[Data items]
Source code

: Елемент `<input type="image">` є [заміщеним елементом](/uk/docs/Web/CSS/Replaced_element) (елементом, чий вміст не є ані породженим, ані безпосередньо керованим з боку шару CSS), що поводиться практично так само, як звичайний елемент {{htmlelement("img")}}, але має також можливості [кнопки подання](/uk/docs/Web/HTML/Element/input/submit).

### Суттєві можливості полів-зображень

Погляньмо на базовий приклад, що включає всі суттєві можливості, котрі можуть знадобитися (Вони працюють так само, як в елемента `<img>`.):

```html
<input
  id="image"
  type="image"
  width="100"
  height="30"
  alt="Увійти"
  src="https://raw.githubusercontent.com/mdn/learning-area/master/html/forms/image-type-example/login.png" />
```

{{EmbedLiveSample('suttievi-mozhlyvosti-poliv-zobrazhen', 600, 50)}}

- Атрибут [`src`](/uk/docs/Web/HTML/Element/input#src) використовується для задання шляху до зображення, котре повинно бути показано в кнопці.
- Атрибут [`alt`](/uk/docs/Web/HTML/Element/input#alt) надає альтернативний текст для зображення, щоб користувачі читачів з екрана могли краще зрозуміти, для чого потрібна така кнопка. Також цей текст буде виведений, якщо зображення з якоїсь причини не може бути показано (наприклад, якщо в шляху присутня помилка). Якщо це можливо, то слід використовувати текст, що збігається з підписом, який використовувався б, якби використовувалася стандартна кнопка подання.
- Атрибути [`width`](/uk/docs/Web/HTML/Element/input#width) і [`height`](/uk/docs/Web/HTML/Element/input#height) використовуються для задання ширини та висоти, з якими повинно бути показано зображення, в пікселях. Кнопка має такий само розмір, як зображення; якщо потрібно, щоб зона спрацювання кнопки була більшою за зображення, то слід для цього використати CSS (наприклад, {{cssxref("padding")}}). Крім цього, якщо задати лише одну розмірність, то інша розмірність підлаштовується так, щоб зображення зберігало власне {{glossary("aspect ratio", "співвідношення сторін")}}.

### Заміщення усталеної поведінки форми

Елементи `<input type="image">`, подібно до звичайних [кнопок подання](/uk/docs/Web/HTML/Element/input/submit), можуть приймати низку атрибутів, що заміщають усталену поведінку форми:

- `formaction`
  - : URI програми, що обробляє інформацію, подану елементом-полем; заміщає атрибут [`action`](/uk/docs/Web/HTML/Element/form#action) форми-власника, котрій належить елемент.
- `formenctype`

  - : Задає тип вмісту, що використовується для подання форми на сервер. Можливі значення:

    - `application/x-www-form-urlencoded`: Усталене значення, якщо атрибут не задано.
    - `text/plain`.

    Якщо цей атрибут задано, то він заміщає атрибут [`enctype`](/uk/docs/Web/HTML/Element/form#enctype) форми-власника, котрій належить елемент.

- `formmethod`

Task requirements »
Your task is to set down exactly the lines from the line containing "атрибут не задано." to the end of the data above, including both ends.

Expected output »
    - `application/x-www-form-urlencoded`: Усталене значення, якщо атрибут не задано.
    - `text/plain`.

    Якщо цей атрибут задано, то він заміщає атрибут [`enctype`](/uk/docs/Web/HTML/Element/form#enctype) форми-власника, котрій належить елемент.

- `formmethod`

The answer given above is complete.